(o Saci Pererê, de Ziraldo)
O mês de outubro espalha pelos muros do Rio as pichações: “Halloween é o cacete!”. São os nacionalistas inconformados com mais esta moda norte-americana que invade nossas escolas, nossos shopping centers, nossas TVs. De fato, o Halloween, ou Dia das Bruxas, é uma coisa típica da cultura de língua inglesa, e só recentemente está botando as unhinhas de fora, doido para penetrar no belo mercado que a classe média brasileira representa. Depois dele, meu Deus, vamos importar o que mais? O Dia de Ação de Graças? O 4 de Julho?
Parece que o deputado Aldo Rebelo, comunista histórico e defensor do idioma, deu entrada num projeto de lei instituindo o Dia do Saci. Eis aí uma contra-ofensiva folclórica que teria divertido Monteiro Lobato! Se bem que este não tinha preconceito algum contra os EUA, pelo contrário: achava que tínhamos mesmo era que imitar o pragmatismo e a seriedade dos americanos, e não hesitou em fazer de Tom Mix, o Gato Félix e Shirley Temple personagens das histórias do Sítio do Picapau Amarelo. Quem é mesmo contra os monstrinhos anglo-saxônicos é o presidente Hugo Chávez, que recentemente andou criticando a importação de hábitos norte-americanos na Venezuela, e o Halloween em particular, argumentando que isto faz parte da cultura americana: “uma cultura do terror, de instilar o medo nos outros países e em seu próprio povo”.
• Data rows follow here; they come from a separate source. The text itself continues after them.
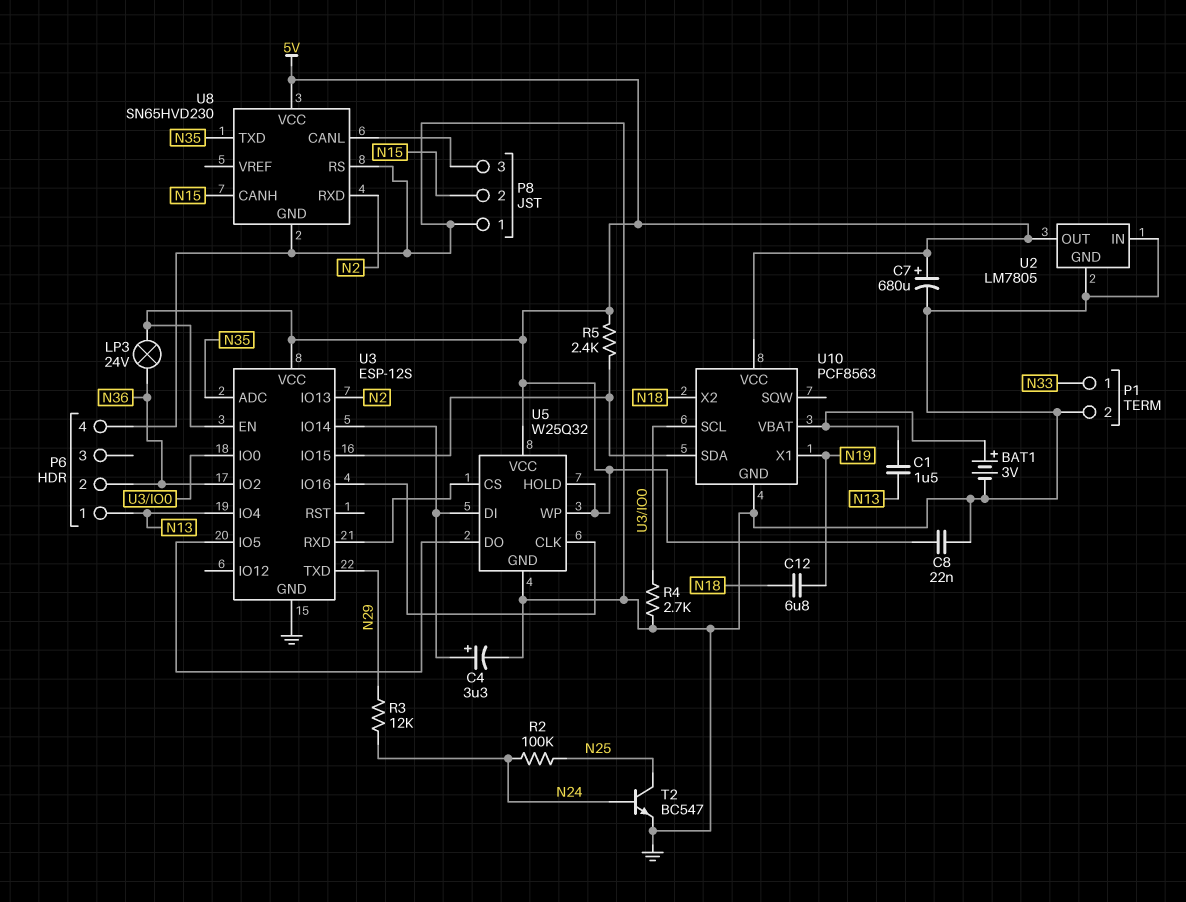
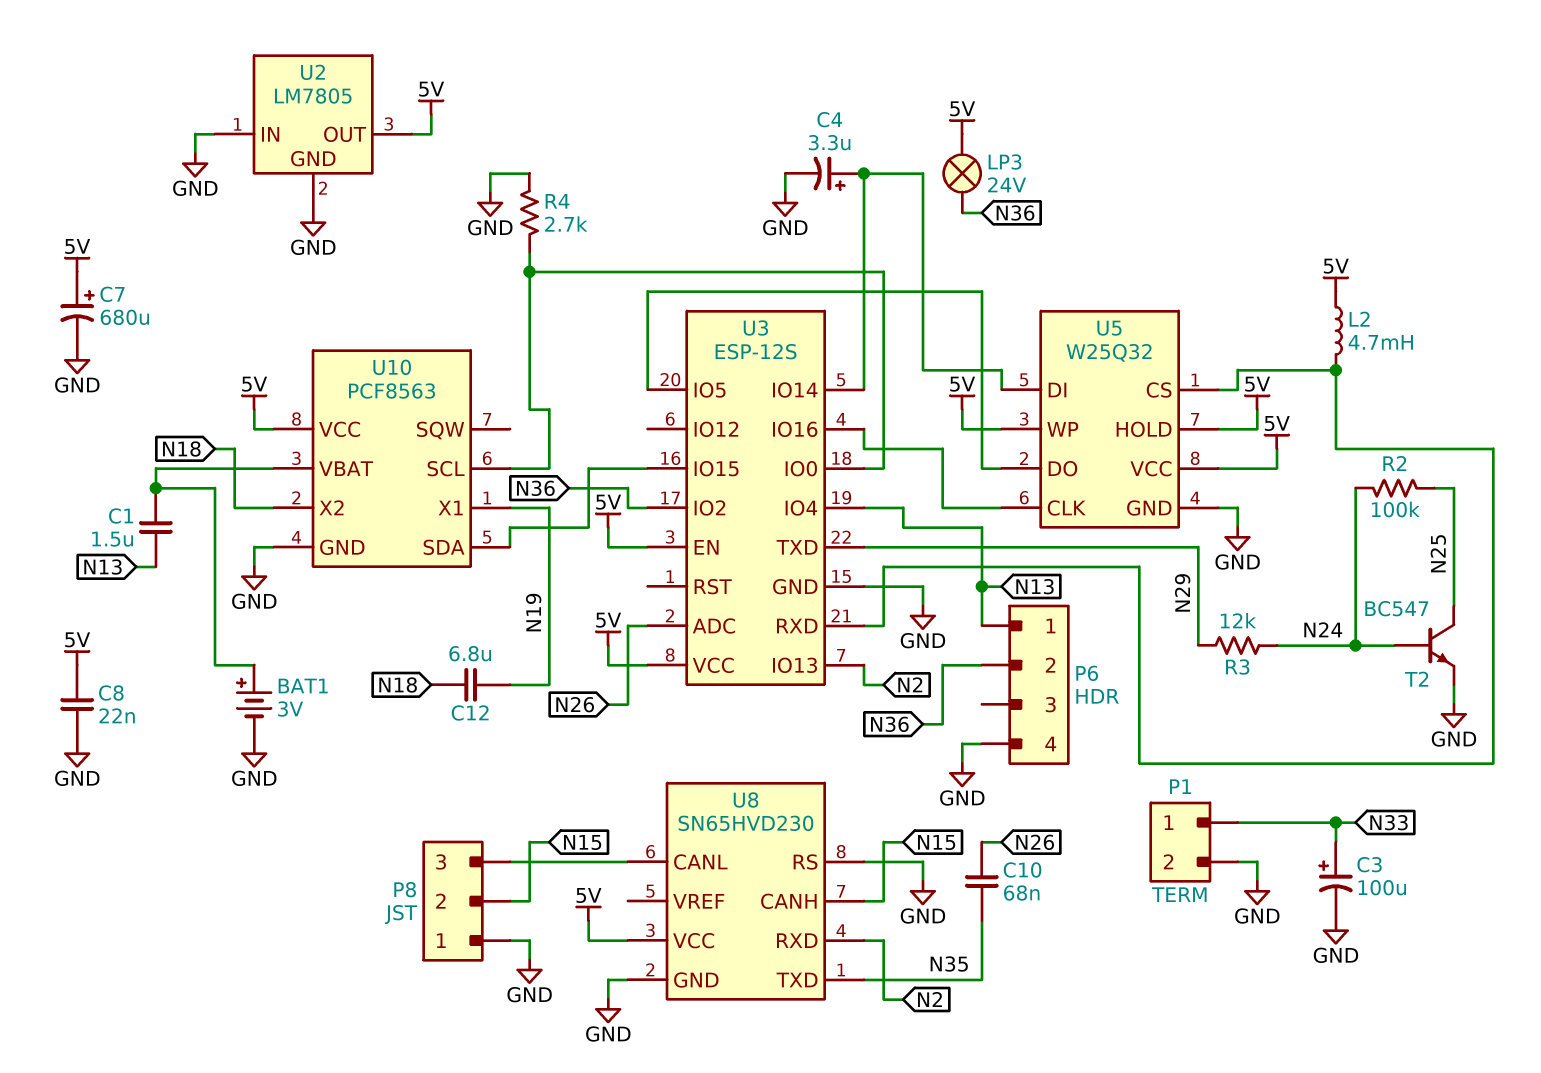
C3: none -> 100uF (plus N33, minus GND)
C10: none -> 68nF (N26, N35)
L2: none -> 4.7mH (5V, U3/RXD)
R5: 2.4k (5V, U3/IO15) -> none
U3 pin ADC: N35 -> N26

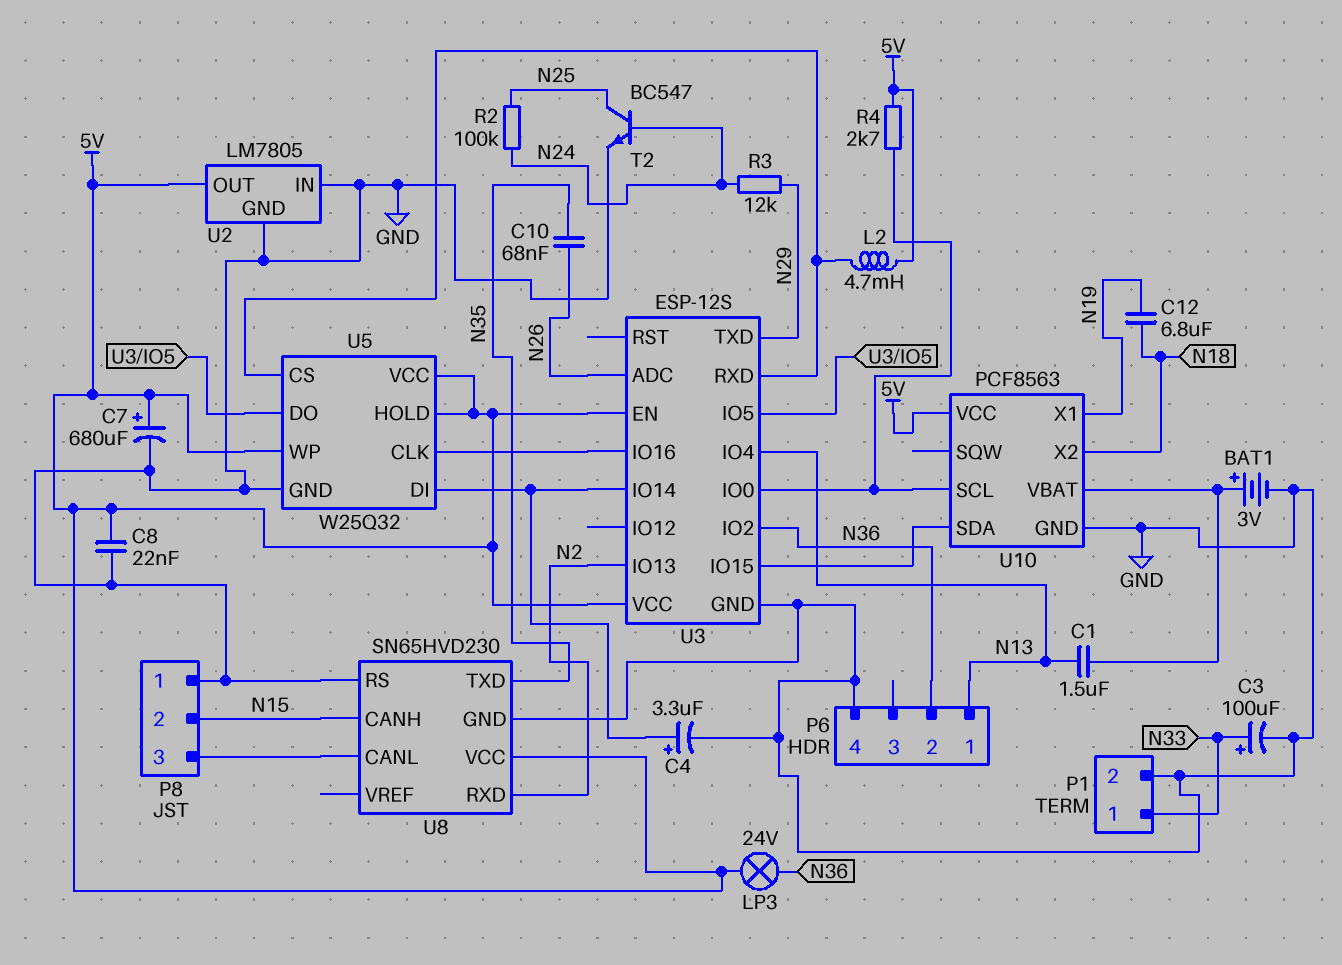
R4: 2.7k (GND, U3/IO0) -> 2.7k (5V, U3/IO0)

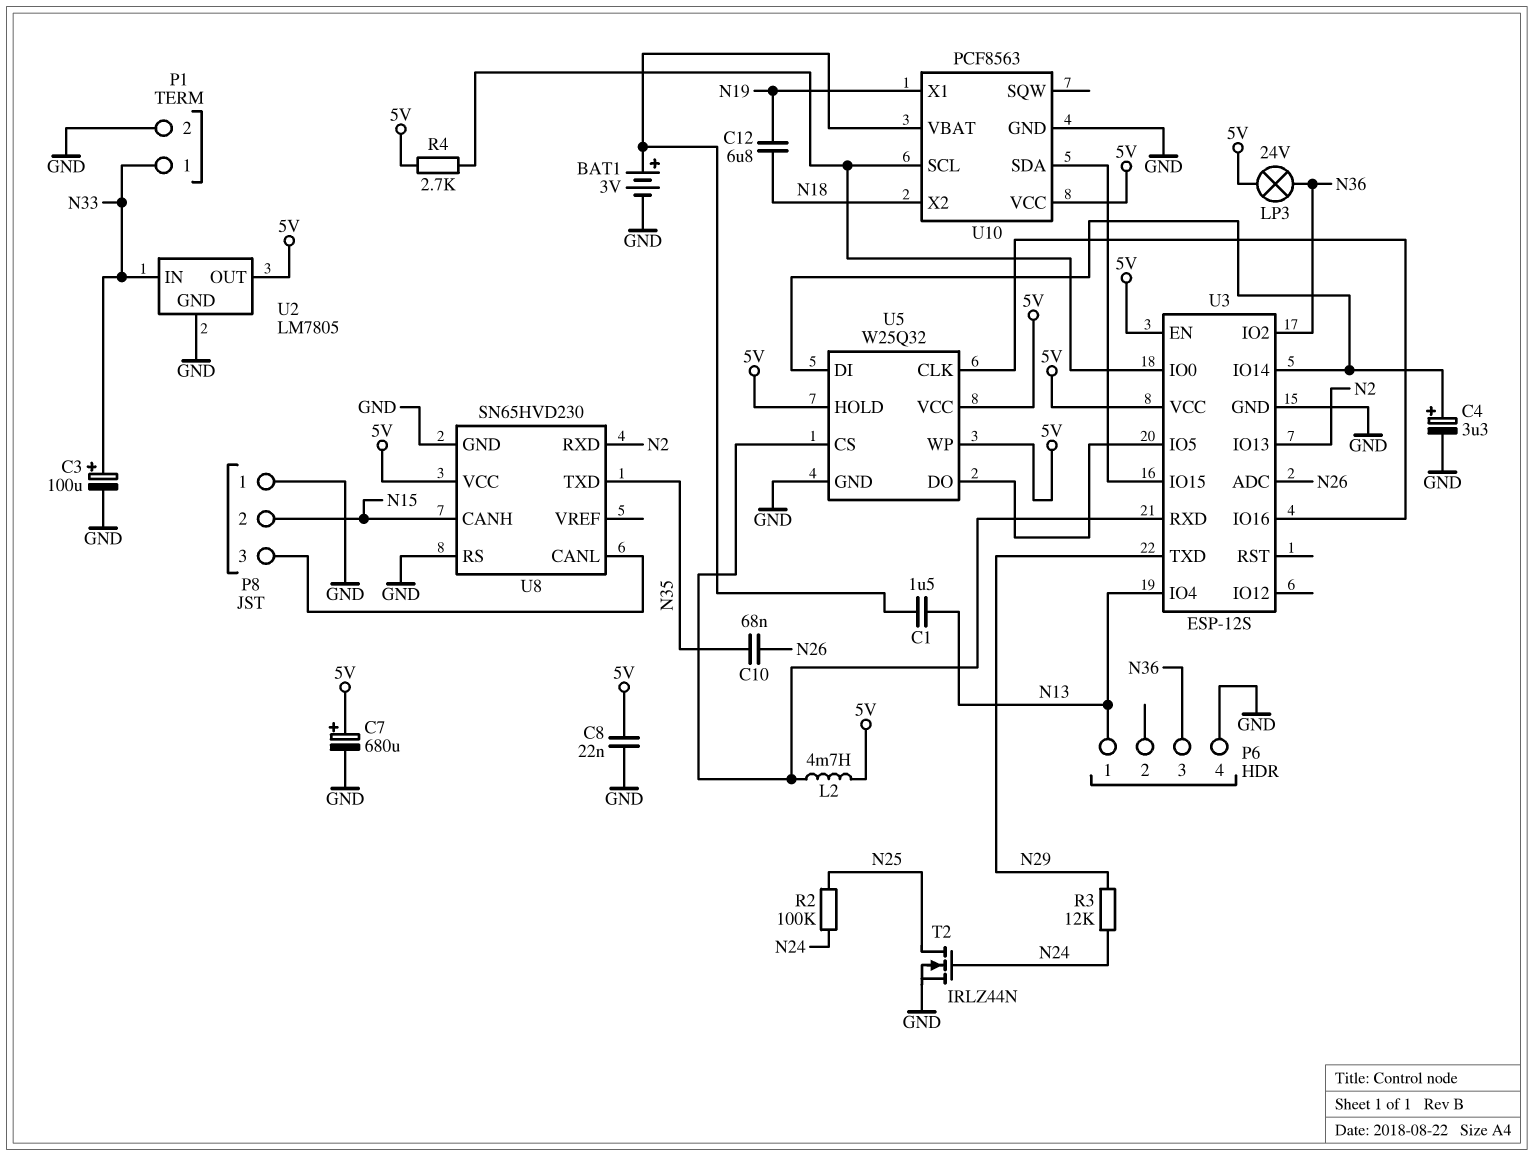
P6 pin 2: N36 -> none
P6 pin 3: none -> N36
T2: NPN BC547 (B N24, C N25, E GND) -> NMOS IRLZ44N (G N24, D N25, S GND)
U2 pin IN: GND -> N33

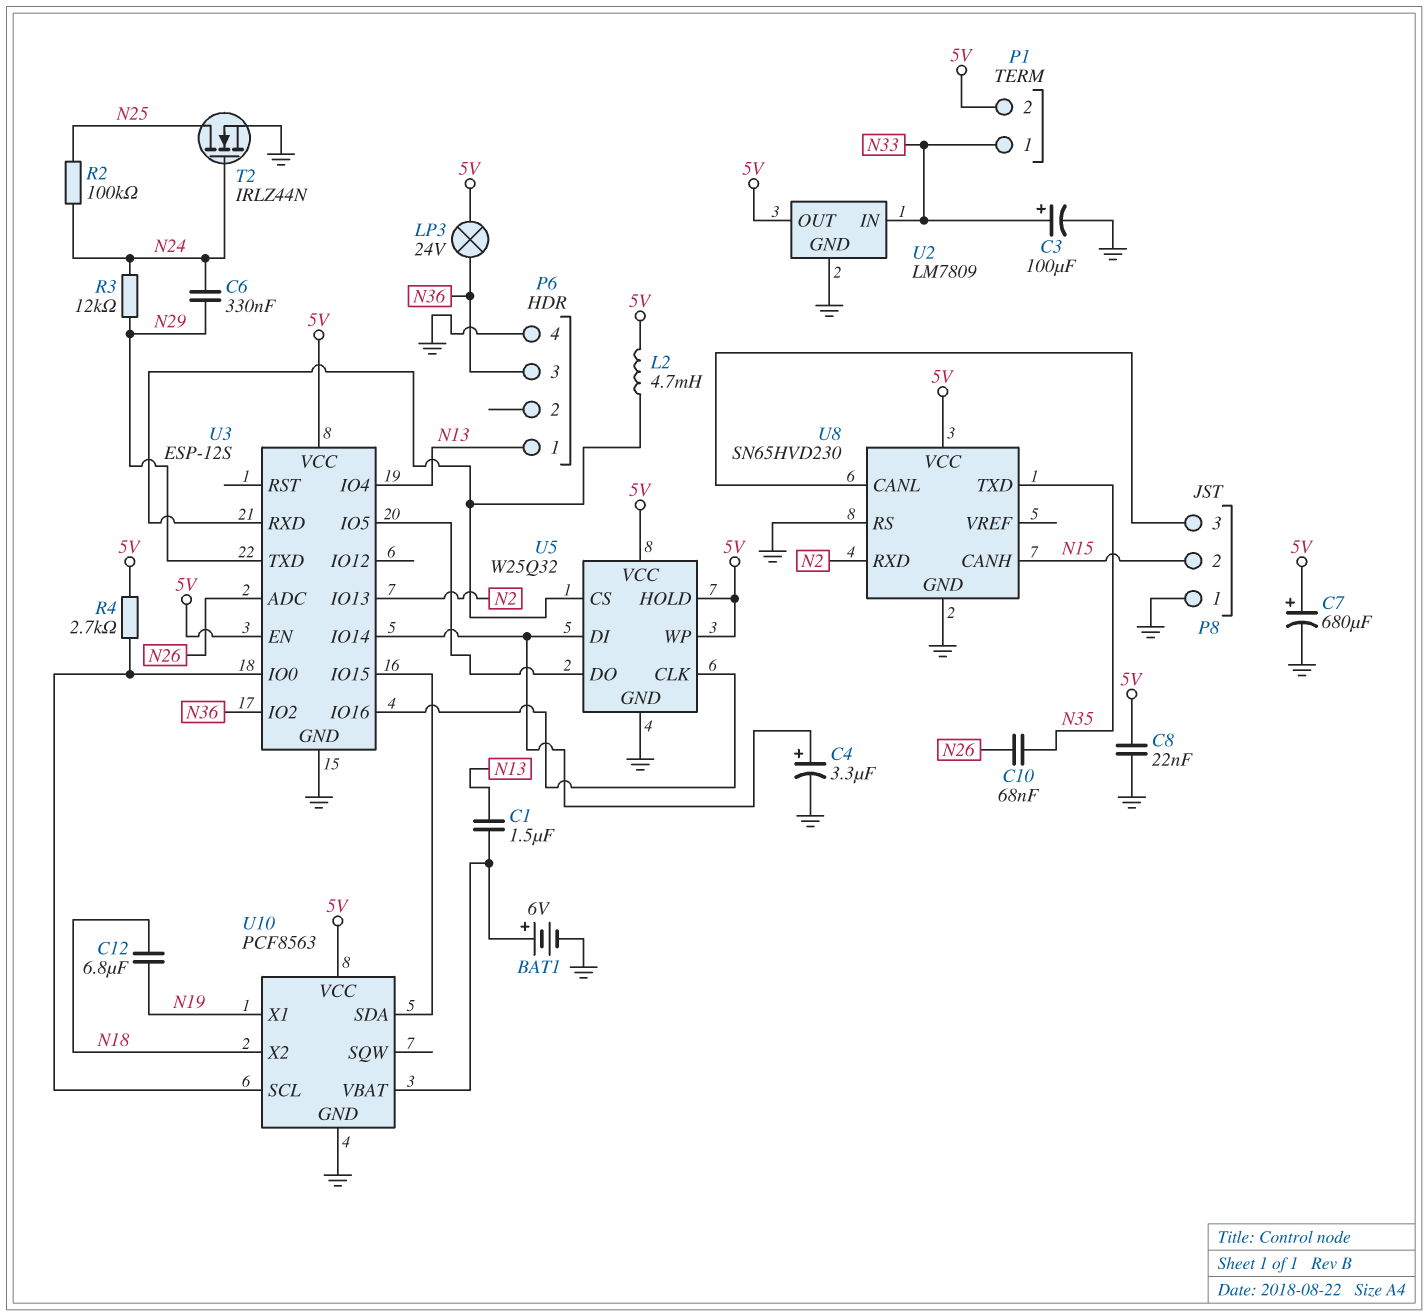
BAT1: 3V (plus U10/VBAT, minus GND) -> 6V (plus U10/VBAT, minus GND)
C6: none -> 330nF (N24, N29)
P1 pin 2: GND -> 5V
U2: LM7805 -> LM7809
Devagar com o andor, Presidente Chávez. O culto ao medo, o culto aos monstros, aos seres sobrenaturais, não é uma invenção do Governo Bush. Está em todas as culturas, e está muitíssimo na nossa. Se quiséssemos produzir um Halloween tipicamente local, não precisaríamos fazer mais do que consultar a Geografia dos Mitos Brasileiros de Câmara Cascudo, obra tão fascinante e degustável quanto o Livro dos Seres Imaginários de Jorge Luís Borges.
O Halloween americano é uma festa onde se presta culto a esses seres. Nós, aqui no Brasil, não temos uma festa semelhante. Acreditamos em boitatá, mula-sem-cabeça, iara, boto, saci pererê, cramondongue e pé-de-garrafa, mas nunca organizamos essas crenças em torno de uma festa com data e rituais. E por um lado isto é bom, porque mantém essas crenças afastadas das manipulações de publicitários desocupados e comerciantes sem imaginação. Eu mesmo não gostaria de entrar num shopping no “Dia do Saci” e ver a imagem do Saci (ou de outro monstrinho merecedor de respeito) servindo de chamariz para vender tênis (“Compre um pé de Nike para seu saci, e leve o outro de graça!”), cachimbos, bonés ou sei lá o que. O Halloween é uma festa de celebração de rituais pagãos e de medos ancestrais, mas transformou-se numa evento comercial, movido pelo mais terrível medo do mundo capitalista: a Queda nas Vendas. O seu problema não é falar inglês, é falar em cifrões. O perigo que corremos não é perdermos a suposta pureza de nosso folclore, mas reafirmarmos nossa subserviência diante da máxima de que Tudo Pode Ser Vendido.